WHAT TO WORK ON –
Can you rewrite the stretch of data from the line containing "elevation (m): 300" through the line containing "collectors: W. H. Blanchard", putting "collected by" in place of "collectors" and keeping everything else the same? Return only those lines.

INFORMATION GIVEN –

"""

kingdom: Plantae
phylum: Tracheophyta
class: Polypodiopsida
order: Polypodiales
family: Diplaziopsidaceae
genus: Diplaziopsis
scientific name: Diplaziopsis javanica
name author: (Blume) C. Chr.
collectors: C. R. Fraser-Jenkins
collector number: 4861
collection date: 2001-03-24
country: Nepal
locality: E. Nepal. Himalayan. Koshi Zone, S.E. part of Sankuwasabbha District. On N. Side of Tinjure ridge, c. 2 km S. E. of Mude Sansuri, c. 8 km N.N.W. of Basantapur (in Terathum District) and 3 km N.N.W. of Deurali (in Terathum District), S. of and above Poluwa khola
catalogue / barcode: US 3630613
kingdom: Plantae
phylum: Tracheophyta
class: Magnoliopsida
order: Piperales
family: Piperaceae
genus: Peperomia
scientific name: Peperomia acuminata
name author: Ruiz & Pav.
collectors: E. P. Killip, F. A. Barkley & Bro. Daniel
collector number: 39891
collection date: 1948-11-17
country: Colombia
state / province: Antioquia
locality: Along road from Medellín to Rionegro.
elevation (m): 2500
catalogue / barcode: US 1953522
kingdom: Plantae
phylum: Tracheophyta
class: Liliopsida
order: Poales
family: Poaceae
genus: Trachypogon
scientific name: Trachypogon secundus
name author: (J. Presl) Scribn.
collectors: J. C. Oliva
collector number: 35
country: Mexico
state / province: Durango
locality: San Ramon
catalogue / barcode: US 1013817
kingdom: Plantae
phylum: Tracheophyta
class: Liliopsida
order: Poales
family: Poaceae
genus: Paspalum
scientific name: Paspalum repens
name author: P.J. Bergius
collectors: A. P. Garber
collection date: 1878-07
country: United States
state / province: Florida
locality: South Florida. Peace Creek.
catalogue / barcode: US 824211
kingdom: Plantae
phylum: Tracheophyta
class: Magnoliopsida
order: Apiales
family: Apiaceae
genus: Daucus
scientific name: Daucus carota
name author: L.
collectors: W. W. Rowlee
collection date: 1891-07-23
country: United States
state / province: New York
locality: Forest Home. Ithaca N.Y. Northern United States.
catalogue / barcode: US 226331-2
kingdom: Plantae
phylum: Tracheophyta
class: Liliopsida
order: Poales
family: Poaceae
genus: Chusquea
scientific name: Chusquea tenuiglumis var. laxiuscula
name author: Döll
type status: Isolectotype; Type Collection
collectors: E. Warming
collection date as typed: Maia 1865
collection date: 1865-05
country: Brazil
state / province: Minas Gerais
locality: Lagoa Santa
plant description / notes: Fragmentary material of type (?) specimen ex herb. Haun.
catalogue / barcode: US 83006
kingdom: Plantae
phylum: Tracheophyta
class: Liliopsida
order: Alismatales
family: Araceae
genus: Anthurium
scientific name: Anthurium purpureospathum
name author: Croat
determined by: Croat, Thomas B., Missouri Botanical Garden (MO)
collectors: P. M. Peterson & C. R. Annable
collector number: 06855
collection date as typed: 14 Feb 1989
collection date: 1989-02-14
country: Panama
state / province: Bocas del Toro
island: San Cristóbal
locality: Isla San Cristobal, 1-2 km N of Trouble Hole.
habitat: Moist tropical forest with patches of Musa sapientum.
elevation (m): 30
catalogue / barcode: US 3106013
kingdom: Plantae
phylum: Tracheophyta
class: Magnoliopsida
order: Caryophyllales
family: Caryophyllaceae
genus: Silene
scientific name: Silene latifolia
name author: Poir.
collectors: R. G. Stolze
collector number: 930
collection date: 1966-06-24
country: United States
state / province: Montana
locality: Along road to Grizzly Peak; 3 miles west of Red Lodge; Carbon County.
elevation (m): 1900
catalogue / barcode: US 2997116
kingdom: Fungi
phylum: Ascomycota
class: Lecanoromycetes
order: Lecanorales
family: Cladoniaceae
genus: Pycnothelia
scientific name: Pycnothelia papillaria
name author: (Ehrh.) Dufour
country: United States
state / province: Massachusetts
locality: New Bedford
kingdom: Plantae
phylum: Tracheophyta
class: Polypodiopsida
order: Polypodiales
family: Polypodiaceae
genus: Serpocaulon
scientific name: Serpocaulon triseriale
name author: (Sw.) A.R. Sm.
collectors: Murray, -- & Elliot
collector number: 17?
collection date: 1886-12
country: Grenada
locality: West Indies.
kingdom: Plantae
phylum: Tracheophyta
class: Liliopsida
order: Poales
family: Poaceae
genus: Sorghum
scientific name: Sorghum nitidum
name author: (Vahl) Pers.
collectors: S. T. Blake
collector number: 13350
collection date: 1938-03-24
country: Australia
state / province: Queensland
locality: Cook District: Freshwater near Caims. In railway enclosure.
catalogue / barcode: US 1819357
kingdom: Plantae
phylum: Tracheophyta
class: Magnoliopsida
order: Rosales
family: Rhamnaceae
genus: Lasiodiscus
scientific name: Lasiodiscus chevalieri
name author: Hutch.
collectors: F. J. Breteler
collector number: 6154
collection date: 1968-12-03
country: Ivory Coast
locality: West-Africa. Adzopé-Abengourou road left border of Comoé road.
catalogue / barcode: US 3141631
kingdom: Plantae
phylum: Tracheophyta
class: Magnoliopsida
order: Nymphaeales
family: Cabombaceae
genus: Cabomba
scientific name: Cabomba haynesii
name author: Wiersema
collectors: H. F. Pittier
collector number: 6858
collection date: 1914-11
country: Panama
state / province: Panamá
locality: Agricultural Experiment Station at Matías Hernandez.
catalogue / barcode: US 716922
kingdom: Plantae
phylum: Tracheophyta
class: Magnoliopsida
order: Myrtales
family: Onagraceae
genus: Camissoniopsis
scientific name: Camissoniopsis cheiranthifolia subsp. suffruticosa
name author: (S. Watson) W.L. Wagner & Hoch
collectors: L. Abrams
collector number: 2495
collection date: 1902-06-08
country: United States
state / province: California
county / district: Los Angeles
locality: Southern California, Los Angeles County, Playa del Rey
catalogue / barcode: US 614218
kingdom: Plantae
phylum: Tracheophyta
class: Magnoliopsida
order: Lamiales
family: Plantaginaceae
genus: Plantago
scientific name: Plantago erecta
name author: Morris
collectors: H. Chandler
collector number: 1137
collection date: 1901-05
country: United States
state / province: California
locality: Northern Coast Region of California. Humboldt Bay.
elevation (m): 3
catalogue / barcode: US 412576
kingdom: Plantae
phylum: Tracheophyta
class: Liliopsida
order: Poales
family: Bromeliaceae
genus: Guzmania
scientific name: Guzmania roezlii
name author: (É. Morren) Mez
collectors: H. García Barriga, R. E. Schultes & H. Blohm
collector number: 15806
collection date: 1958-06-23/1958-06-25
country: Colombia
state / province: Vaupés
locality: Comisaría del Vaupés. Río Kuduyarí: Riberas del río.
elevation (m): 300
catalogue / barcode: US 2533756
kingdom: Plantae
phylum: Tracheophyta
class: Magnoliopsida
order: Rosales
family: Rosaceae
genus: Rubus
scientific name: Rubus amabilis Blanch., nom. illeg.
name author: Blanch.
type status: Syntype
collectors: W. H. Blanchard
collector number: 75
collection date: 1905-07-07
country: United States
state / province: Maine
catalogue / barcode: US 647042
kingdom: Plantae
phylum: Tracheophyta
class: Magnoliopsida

"""

ANSWER TO THIS PROBLEM –
elevation (m): 300
catalogue / barcode: US 2533756
kingdom: Plantae
phylum: Tracheophyta
class: Magnoliopsida
order: Rosales
family: Rosaceae
genus: Rubus
scientific name: Rubus amabilis Blanch., nom. illeg.
name author: Blanch.
type status: Syntype
collected by: W. H. Blanchard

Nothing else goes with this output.